***** Exercise data

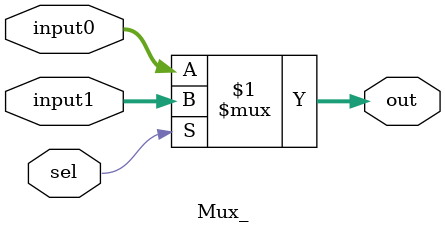
<source format=v>
`timescale 1ns / 1ps


module Mux_(
    input [4:0] input1,
    input [4:0] input0,
    input sel,
    output [4:0] out
    );
    
    assign out = sel ? input1 : input0;

endmodule

</source>
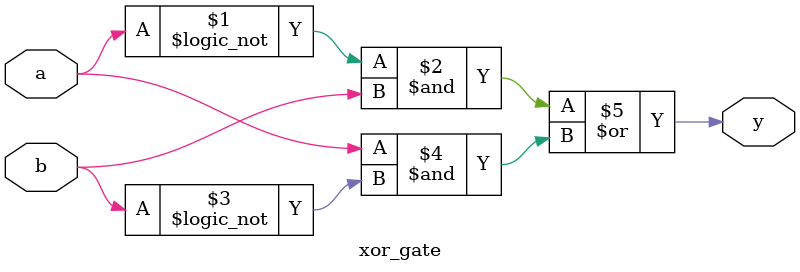
<source format=v>
module xor_gate(y,a,b);
    input a,b;
    output y;
    assign y = (!a & b) | (a & !b);
endmodule
</source>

**********

Task objective:
Could you output all of the entries above exactly? Leave the pictures out.

Solution:
<source format=v>
`timescale 1ns / 1ps


module Mux_(
    input [4:0] input1,
    input [4:0] input0,
    input sel,
    output [4:0] out
    );
    
    assign out = sel ? input1 : input0;

endmodule

</source>
<source format=v>
module xor_gate(y,a,b);
    input a,b;
    output y;
    assign y = (!a & b) | (a & !b);
endmodule
</source>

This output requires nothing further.